(EXERCISE INPUTS)

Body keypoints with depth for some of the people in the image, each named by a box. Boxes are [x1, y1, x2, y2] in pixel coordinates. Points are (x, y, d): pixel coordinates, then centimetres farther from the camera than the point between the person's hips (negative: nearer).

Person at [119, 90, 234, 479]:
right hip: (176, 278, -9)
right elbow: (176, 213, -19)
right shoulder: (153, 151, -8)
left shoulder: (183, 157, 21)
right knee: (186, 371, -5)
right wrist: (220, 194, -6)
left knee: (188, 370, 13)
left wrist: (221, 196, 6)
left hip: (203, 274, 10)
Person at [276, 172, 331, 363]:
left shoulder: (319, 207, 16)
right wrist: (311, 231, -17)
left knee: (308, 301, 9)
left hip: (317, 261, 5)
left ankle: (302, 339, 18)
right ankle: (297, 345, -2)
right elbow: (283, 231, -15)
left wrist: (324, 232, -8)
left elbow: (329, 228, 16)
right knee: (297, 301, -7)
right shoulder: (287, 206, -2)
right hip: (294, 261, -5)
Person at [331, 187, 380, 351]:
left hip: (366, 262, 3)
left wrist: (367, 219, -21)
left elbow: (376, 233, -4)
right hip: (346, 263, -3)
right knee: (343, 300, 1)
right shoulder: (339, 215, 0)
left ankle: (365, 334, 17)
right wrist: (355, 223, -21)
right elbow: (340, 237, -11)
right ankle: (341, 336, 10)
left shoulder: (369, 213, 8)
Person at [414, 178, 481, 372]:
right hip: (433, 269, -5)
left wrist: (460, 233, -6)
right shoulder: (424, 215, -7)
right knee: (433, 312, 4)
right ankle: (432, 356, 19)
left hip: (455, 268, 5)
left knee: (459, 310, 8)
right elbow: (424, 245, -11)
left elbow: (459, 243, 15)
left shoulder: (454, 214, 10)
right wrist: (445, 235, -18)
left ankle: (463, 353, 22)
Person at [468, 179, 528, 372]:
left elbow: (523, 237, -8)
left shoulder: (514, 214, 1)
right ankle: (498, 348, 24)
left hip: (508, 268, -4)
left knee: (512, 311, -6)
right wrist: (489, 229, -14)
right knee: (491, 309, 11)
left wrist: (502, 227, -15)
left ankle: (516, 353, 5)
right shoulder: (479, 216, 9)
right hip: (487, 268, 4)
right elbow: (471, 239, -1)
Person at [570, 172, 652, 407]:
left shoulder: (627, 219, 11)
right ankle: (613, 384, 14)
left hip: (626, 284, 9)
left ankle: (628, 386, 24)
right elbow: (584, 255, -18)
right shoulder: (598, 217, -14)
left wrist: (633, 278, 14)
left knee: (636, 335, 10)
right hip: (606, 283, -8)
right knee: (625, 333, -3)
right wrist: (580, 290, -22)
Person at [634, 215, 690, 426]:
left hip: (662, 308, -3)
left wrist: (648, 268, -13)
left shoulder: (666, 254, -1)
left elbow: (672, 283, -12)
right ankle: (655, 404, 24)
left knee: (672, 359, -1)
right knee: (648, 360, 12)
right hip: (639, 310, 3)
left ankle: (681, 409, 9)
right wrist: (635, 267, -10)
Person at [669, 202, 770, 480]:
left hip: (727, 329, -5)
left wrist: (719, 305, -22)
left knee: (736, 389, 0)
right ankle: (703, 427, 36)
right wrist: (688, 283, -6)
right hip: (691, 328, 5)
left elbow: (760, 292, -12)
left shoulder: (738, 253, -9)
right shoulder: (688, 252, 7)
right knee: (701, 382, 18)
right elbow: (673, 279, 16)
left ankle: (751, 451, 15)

(End EXERCISE INPUTS)

• **WHAT TO PRODUCE**: Add 87 to each number in the keypoint triples (x, y and depth), and write out the entries again from their first line through the line that contains "left wrist: (221, 196, 6)". Leave all other text on those lines unchanged.

• **ANSWER TO THE EXERCISE**:
Body keypoints with depth for some of the people in the image, each named by a box. Boxes are [x1, y1, x2, y2] in pixel coordinates. Points are (x, y, d): pixel coordinates, then centimetres farther from the camera than the point between the person's hips (negative: nearer).

Person at [119, 90, 234, 479]:
right hip: (263, 365, 78)
right elbow: (263, 300, 68)
right shoulder: (240, 238, 79)
left shoulder: (270, 244, 108)
right knee: (273, 458, 82)
right wrist: (307, 281, 81)
left knee: (275, 457, 100)
left wrist: (308, 283, 93)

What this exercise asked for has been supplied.